In order to identify multiple high-interest genes, the team decided to use three different analytical methods for the same sample population, the first of these being a genome-wide association study. This technique scanned the entire genome of 66 asthmatic children and 42 non-asthmatic subjects. This genome study was useful, as the team initially had no specific gene in mind. Surprisingly enough, the data revealed a cluster of variants in the PDE11A gene, indicating that this gene was in some way related to asthma. This association remained even after increasing the sample size. Armed with a specific gene, the team was then able to refer to other genome studies and inquire whether other scientists could find a similar relationship between asthma and variants in the PDE11A gene. This association was confirmed in three other studies.

The second technique involved a candidate-gene approach. Graduate student William Murk conducted a literature review of several hundred papers relating to asthmatic genes, from which he compiled a list of 251 candidates. The team then ranked each of these genes using an algorithm that combined information from the literature search and the genome-wide association study. Upon genotyping the top genes in additional asthmatic and non-asthmatic children, one gene in particular, RAD50, had a distinct and promising association.

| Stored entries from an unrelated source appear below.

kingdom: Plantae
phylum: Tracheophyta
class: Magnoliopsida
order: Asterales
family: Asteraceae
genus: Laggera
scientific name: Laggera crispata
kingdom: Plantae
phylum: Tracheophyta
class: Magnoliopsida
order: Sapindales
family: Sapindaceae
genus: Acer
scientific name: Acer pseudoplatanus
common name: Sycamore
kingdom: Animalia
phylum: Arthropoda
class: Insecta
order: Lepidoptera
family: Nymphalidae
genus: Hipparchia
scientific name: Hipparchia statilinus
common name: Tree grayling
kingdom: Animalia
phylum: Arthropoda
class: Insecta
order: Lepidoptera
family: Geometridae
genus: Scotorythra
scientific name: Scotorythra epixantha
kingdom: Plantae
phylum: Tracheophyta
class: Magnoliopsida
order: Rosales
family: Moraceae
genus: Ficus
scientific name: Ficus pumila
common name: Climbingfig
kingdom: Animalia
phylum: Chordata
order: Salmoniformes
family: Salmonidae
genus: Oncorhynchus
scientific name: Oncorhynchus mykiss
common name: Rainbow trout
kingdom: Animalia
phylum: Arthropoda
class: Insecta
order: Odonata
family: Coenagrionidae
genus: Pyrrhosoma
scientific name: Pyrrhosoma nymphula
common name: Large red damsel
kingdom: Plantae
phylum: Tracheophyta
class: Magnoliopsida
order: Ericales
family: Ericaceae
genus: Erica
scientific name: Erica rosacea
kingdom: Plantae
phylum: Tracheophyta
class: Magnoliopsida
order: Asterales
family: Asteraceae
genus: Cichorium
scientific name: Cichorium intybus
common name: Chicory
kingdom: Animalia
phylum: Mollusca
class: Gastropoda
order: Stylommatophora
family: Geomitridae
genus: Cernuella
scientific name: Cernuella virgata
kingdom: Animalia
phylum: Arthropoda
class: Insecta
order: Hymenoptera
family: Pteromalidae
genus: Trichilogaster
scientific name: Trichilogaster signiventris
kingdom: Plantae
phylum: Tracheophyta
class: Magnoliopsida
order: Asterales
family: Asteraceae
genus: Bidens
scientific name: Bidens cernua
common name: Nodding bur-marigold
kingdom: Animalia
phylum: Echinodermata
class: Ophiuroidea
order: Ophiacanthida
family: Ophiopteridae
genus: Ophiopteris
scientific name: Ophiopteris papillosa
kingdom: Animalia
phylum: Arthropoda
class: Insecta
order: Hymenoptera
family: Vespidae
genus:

The team’s final analytical test looked at a specific genetic mutation, known as a copy number variation (CNV). A CNV is an amplification or deletion of a large genome segment. The scientists observed a trend of deletions at the T-cell receptor gamma locus, a gene that had already been associated with asthma. In remarks to this interesting phenomenon surrounding these deletions, the team’s geneticist DeWan explains, “Normally if the segment was deleted in all the cells, you would either see one copy or zero copies because every locus exists as two copies in every cell – but we only saw a reduction, not zero or one.” This would indicate that the mutation was not inherited but acquired during the individual’s lifetime. This conclusion was confirmed by noting that the parents’ genomes did not contain this mutation.

These findings may be important in trying to analyze what proportion of asthmatic susceptibility can be attributed to either genetic factors or perinatal environment. Though more analysis must be done with the compiled genetic data, the team hypothesizes that a combination of these genetic markers, as well as environmental factors such as the perinatal environment, will be able to determine where a person would fall on the asthmatic spectrum, a key step towards fully understanding the process of developing asthma.